The new office is “trying to reduce the friction between supply and demand, help address well-documented challenges, and help agencies make the journey easier,” he said.

Dominic Sale, who is the acting associate deputy administrator in GSA’s Office of Governmentwide Policy, agreed to launch the program at the request of the Chief Information Officer’s Council. Sale’s team is trying to create “data-driven advisory services for agency executives, helping them with their toughest policy implementation challenges, including migrating to shared solutions,” said a government source, who requested anonymity because they didn’t get permission to speak to the press. “That’s really something that has been missing in our past efforts.”

Unlike the council, GSA can devote full-time resources and staff to the effort, hopefully leading to better coordination with other GSA services and across government shared-services providers, the source said.

GSA is trying to work with agency CIOs to build a healthy marketplace, rather than force them to adopt shared services, said Sullivan.

“I don’t think there’s a hammer. The whole approach is about meeting customers’ demands,” he said.

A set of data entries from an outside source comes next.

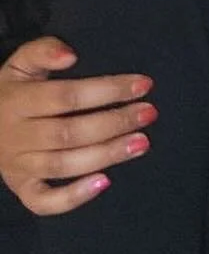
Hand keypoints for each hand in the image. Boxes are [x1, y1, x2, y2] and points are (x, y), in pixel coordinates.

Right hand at [0, 38, 156, 215]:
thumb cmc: (13, 90)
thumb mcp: (20, 64)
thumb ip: (42, 51)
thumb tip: (70, 55)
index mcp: (16, 101)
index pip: (66, 96)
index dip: (107, 90)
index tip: (144, 84)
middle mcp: (14, 136)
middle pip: (69, 133)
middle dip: (114, 123)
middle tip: (149, 113)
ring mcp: (16, 166)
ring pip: (63, 165)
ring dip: (106, 155)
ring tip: (141, 143)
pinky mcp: (21, 187)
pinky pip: (43, 202)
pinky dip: (73, 197)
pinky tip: (104, 182)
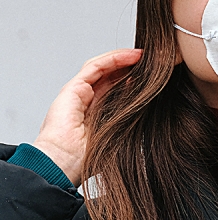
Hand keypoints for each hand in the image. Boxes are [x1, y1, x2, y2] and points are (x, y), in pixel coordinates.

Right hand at [33, 49, 141, 185]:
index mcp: (95, 111)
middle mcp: (85, 100)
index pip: (115, 87)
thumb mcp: (117, 131)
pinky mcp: (72, 88)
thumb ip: (128, 115)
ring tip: (142, 55)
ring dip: (123, 58)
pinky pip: (95, 66)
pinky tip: (130, 56)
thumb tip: (147, 101)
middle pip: (109, 75)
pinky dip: (113, 58)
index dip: (132, 78)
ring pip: (102, 67)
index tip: (152, 74)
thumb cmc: (86, 158)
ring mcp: (77, 93)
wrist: (62, 164)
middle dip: (129, 65)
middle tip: (150, 60)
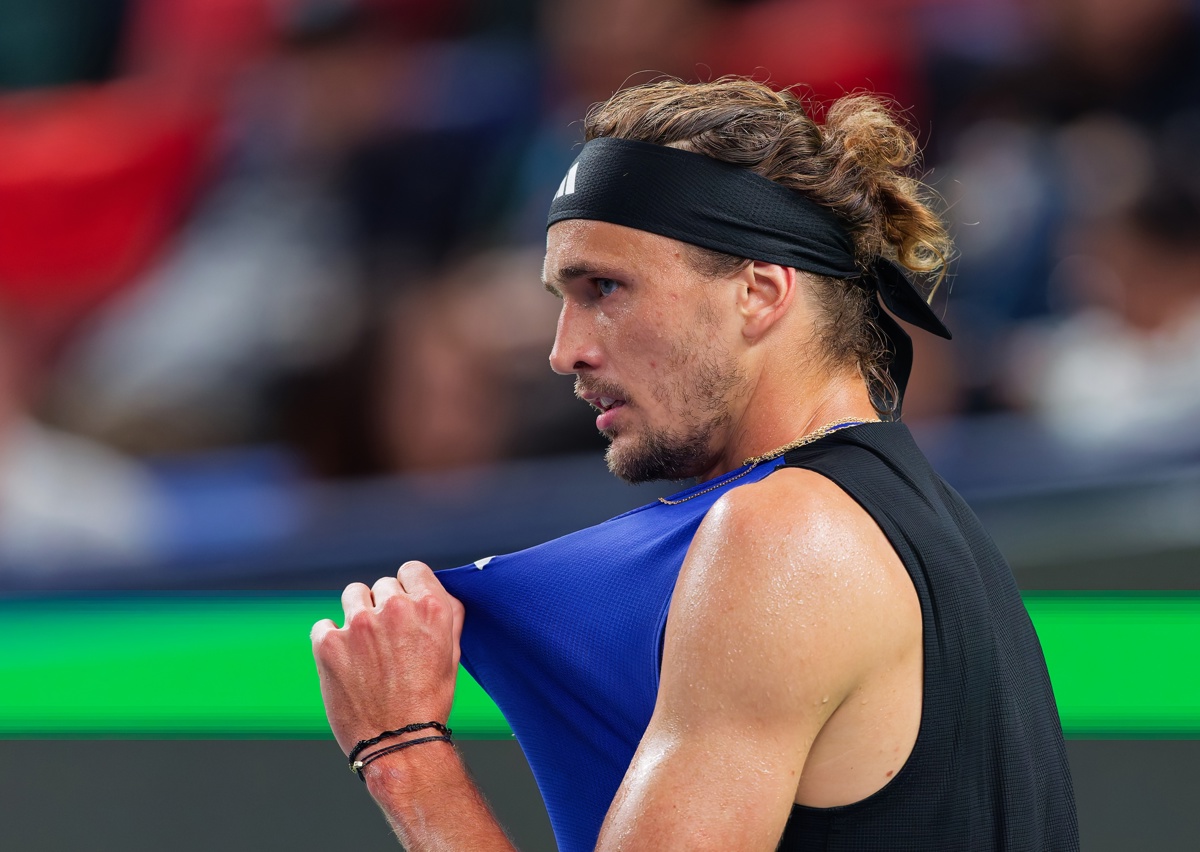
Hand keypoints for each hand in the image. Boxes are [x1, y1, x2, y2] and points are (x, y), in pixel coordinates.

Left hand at [311, 560, 465, 754]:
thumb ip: (446, 615)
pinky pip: (324, 624)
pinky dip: (331, 640)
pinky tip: (345, 663)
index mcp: (430, 608)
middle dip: (383, 607)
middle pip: (382, 585)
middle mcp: (395, 609)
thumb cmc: (429, 701)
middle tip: (387, 641)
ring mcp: (359, 624)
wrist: (397, 743)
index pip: (412, 570)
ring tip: (364, 648)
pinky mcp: (328, 642)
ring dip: (357, 614)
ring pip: (353, 595)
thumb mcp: (452, 654)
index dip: (408, 588)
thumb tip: (436, 593)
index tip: (404, 606)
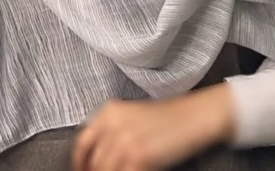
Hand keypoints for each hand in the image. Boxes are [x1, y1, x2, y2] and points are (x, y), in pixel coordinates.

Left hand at [72, 86, 236, 170]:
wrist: (195, 117)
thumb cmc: (167, 119)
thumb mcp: (132, 117)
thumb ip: (111, 133)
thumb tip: (96, 160)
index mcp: (108, 111)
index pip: (82, 143)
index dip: (80, 163)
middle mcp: (113, 124)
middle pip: (94, 162)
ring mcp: (125, 141)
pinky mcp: (138, 157)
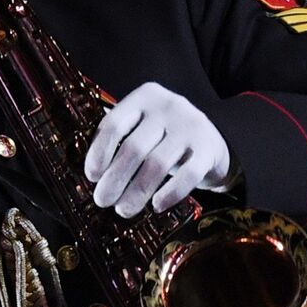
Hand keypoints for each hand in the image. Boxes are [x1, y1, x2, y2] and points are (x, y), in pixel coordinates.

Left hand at [84, 82, 231, 217]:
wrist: (214, 143)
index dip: (99, 152)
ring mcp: (191, 127)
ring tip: (124, 209)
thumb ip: (121, 137)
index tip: (92, 176)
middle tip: (103, 200)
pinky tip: (156, 206)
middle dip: (114, 179)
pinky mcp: (209, 149)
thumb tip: (94, 173)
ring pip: (157, 164)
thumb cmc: (167, 138)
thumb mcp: (144, 126)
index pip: (115, 124)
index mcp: (145, 97)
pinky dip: (169, 193)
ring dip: (136, 192)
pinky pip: (187, 175)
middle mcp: (168, 107)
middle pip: (134, 147)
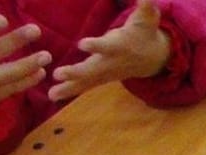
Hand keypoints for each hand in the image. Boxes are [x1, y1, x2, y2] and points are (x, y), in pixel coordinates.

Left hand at [50, 0, 171, 101]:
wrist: (154, 58)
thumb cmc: (146, 32)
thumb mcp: (148, 16)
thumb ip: (145, 5)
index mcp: (120, 46)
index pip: (107, 46)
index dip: (97, 45)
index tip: (82, 44)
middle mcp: (111, 62)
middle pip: (93, 69)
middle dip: (76, 73)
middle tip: (58, 74)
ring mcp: (106, 73)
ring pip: (87, 81)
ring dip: (69, 87)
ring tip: (52, 94)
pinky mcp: (101, 78)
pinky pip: (85, 86)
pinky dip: (69, 91)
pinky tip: (52, 96)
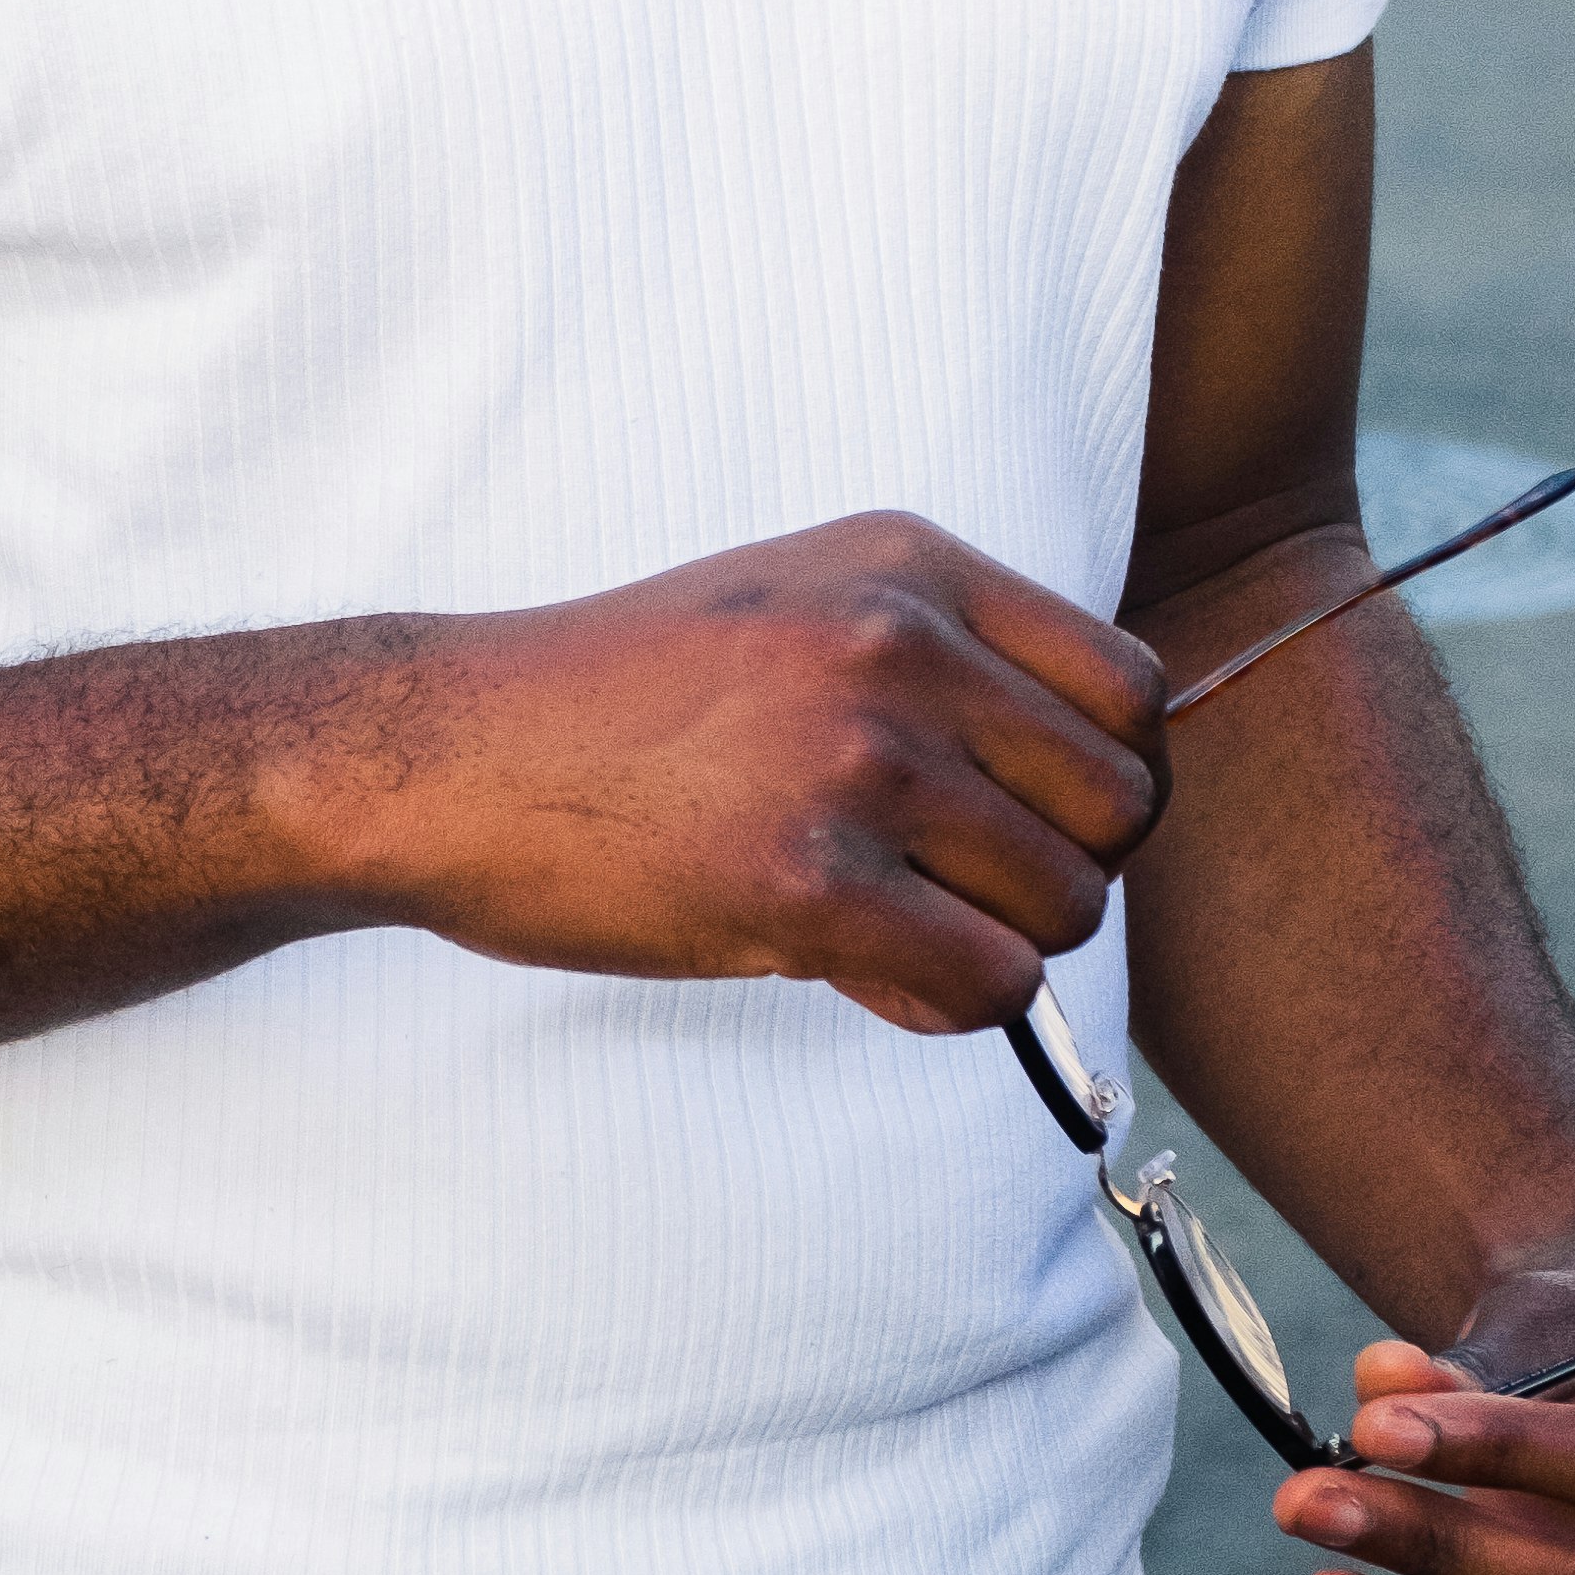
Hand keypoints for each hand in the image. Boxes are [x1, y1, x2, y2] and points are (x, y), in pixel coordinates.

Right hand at [358, 513, 1165, 1037]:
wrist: (444, 754)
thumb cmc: (609, 702)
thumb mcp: (790, 604)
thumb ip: (933, 660)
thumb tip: (1069, 796)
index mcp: (910, 569)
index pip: (1130, 688)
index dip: (1099, 778)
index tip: (1025, 818)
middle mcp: (901, 646)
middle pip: (1121, 803)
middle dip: (1062, 872)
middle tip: (964, 894)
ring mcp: (858, 761)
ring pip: (1065, 903)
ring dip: (1002, 946)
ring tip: (899, 935)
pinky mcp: (807, 883)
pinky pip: (987, 982)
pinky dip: (950, 1005)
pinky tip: (868, 979)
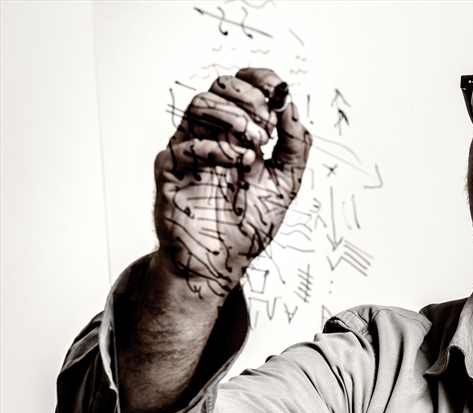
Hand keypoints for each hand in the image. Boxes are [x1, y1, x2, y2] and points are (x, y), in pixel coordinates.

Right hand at [153, 67, 311, 299]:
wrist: (222, 264)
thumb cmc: (249, 225)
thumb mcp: (286, 183)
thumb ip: (295, 147)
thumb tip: (291, 106)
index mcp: (237, 134)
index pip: (241, 87)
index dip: (259, 79)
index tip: (278, 91)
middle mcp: (212, 136)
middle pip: (220, 87)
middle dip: (249, 99)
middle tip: (268, 129)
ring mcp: (189, 151)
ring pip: (199, 105)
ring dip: (233, 117)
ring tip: (256, 144)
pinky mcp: (170, 173)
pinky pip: (184, 146)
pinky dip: (216, 148)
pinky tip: (240, 163)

The Office of Management and Budget “is not transferring authority to GSA.”

The new program office is working from a list of recommendations made by the CIO Council’s shared services task force. Most of them seek to answer, “How do you standardize, or create some sense of order, to the acquisition, funds transfer, customer readiness assessments, and [agencies’] working with vendors?” Sullivan said.

GSA is doing market analysis to find out which agencies need which services. For example, he said, the agency is asking CIOs about their specific needs. On the other side, GSA is cataloging services provided by agencies, and learning which of those departments could handle more customers. The effort is building off of Uncle Sam’s List, a database of federal shared services that the CIO Council and OMB launched. GSA now will develop and maintain the list.

In that same vein, OMB also launched an Interagency Contracts Database earlier this year in an effort to ensure communication on existing contracts among agencies.

While GSA began this work just two weeks ago, it already has decided to take a two-pronged approach to big and small agencies, Sullivan said.

“The smallest agencies aren’t position to be a provider for anyone else. They’re positioned to be customers. The big departments already have their strategies. They are providing [services] internally and, in some cases, externally to other departments,” he said. “We’re not here to replace any work going on in the departments, but to supplement it.”